-- WYODRĘBNIONY TEKST --
————
Unilustre – gdy liczy się ekologia 
19 kwi 2023 12:36

Oryginalne rozwiązanie, umożliwiające wyróżnienie się na półce produktom masowym i luksusowym. Wykonane z niego opakowanie, okładka czy jakikolwiek inny produkt poligraficzny nie jest już odpadem, ale zasobem, który można poddać recyklingowi. W dotyku przypomina folię metaliczną na bazie PET, ale przewyższa ją połyskiem. O czym mowa? Poznajcie technologię Unilustre i zespół, który ją wdraża w Europie.

   Unilustre to flagowy produkt firmy Unifoil, która została założona ponad 50 lat temu w amerykańskim stanie New Jersey. Wyspecjalizowała się w obsłudze branży poligraficzno-opakowaniowej, świadcząc usługi laminowania i aplikacji powłok specjalistycznych (np. na popularne w USA zdrapki). Łącznie zatrudnia około 100 osób, z czego 40 w gdańskim oddziale, który powstał w 2021 r. poprzez przejęcie uznanej i działającej na polskim rynku przez dwie dekady firmy Achilles. Współpracuje z największymi właścicielami marek z segmentu dóbr szybkozbywalnych, a także mniejszymi, lokalnymi firmami.

Metaltransfer – zrównoważona alternatywa 

Unilustre jest sprawdzoną i wielokrotnie nagrodzoną w Stanach Zjednoczonych technologią metalizacji. Stanowi pierwszy wybór firm chcących zaoferować ekologiczne opakowania lub produkty poligraficzne bez kompromisu w kwestii estetyki czy uszlachetnienia. Wykorzystuje technologię metaltransfer, umożliwiającą uzyskanie arkuszy kartonu pokrytych warstwą metaliczną bez folii PET, która jest w procesie aplikacji usuwana i przekazywana do recyklingu. Produkty metalizowane w technologii Unilustre również można poddawać recyklingowi, na co firma Unifoil posiada stosowne certyfikaty i na życzenie klienta może je pozyskać z dowolnego ośrodka certyfikującego. Dzięki Unilustre zużyte opakowanie nie jest już odpadem, ale zasobem, który można wykorzystać zgodnie z koncepcją gospodarki o obiegu zamkniętym.
————
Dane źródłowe

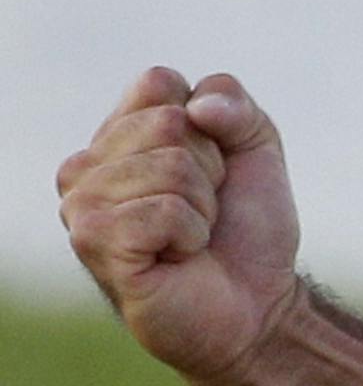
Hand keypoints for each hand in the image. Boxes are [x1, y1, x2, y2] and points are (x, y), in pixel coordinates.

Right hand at [57, 67, 303, 385]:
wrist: (257, 303)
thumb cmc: (246, 226)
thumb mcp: (257, 145)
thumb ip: (234, 104)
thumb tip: (196, 107)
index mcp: (118, 134)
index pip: (158, 82)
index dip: (209, 121)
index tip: (213, 165)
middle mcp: (86, 166)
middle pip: (170, 122)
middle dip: (210, 166)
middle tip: (204, 209)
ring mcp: (82, 205)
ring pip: (171, 164)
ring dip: (203, 204)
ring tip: (190, 236)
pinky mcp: (92, 243)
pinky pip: (164, 209)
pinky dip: (191, 232)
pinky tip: (178, 257)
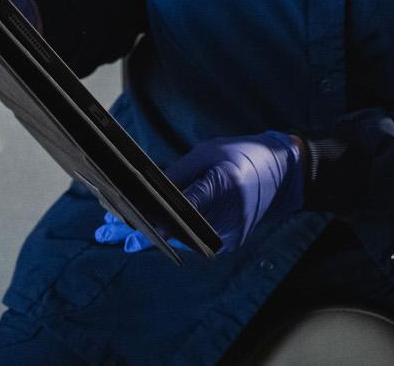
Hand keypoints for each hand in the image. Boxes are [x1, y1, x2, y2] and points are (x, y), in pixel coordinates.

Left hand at [94, 130, 303, 254]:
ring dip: (151, 235)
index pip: (178, 209)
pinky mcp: (231, 241)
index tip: (120, 222)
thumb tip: (145, 189)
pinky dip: (173, 235)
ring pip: (183, 240)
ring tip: (117, 233)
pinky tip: (148, 231)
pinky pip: (195, 240)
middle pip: (175, 231)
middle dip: (139, 230)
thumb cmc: (245, 154)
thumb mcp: (209, 152)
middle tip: (106, 232)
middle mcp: (227, 216)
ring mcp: (230, 234)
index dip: (147, 218)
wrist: (287, 174)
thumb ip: (179, 174)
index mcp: (223, 187)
————
-- ĆWICZENIA --
**1)** Ile osób zatrudnia gdański oddział firmy Unifoil według tekstu o technologii Unilustre?
**2)** Przedstaw w formie krótkiej listy akapit tekstu o technologii Unilustre, który zaczyna się od słów „Unilustre to flagowy produkt”. Zachowaj jego najważniejsze informacje.
**3)** Kontynuuj tekst o technologii Unilustre, zaczynając bezpośrednio po jego ostatnim zdaniu.

-- WYNIKI ĆWICZEŃ --
**1)** Gdański oddział zatrudnia 40 osób.

**2)**
- Unilustre to flagowy produkt firmy Unifoil, założonej ponad 50 lat temu w stanie New Jersey w USA.
- Firma obsługuje branżę poligraficzno-opakowaniową. Świadczy usługi laminowania i aplikacji powłok specjalistycznych, np. na zdrapki.
- Zatrudnia około 100 osób, w tym 40 w oddziale w Gdańsku.
- Gdański oddział powstał w 2021 r. przez przejęcie firmy Achilles, działającej na polskim rynku od dwóch dekad.
- Współpracuje z największymi właścicielami marek dóbr szybkozbywalnych oraz z mniejszymi, lokalnymi firmami.

**3)**
Na rynku nie brakuje rozwiązań umożliwiających uzyskanie efektów metalicznych; to efektowny i ceniony sposób uszlachetnienia produktu. Co wyróżnia Unilustre na ich tle? Nasze przewagi konkurencyjne to zaawansowana, sprawdzona i uznana technologia, oferowana w rozsądnej cenie i będąca ekologiczną alternatywą dla innych metod metalizacji – wylicza Himanshu Goel, dyrektor zarządzający polskiego oddziału Unifoil. – Oferuje wysoki połysk i atrakcyjny efekt wizualny przy zachowaniu właściwości ekologicznych – używane przez nas produkty, takie jak kleje, są na bazie wody. Drukarze i przetwórcy opakowań chcący korzystać z technologii metaltransfer nie muszą przezbrajać swoich maszyn ani zmieniać farb czy lakierów. Nie jest konieczny żaden kompromis w kwestii wydajności produkcji. Kartony laminowane w technologii Unilustre można zadrukowywać na maszynach offsetowych UV i UV LED, a testy wykonane w polskich drukarniach wykazały ich doskonałą drukowność. Wrażenia dotykowe arkusza metalizowanego folią z tworzywem sztucznym i metaltransferem są praktycznie takie same.

Polski zakład Unifoil specjalizuje się w świadczeniu usług laminacji kartonów w arkuszach i roli, które dostosowuje do potrzeb klientów oraz ich najbardziej kreatywnych pomysłów. Oferta firmy wykracza daleko poza tradycyjną metalizację. Europejscy właściciele marek poszukują zrównoważonych rozwiązań opakowaniowych, odpowiadających oczekiwaniom coraz bardziej świadomych ekologicznie konsumentów – wyjaśnia Himanshu Goel. – Zobowiązują ich do tego także restrykcyjne regulacje europejskie. Wdrożenie technologii Unilustre w polskim oddziale było więc jedynie kwestią czasu. Nie wyważamy tu otwartych drzwi, czerpiemy z doświadczeń amerykańskich. W zakładzie w New Jersey aż 70 proc. produkcji laminowanej to metaltransfer. Rozwijamy tę technologię od 25 lat, mamy więc w tym zakresie naprawdę imponujący know-how, obejmujący podłoża, kleje, folie, pigmenty metaliczne i wreszcie parametry laminowania.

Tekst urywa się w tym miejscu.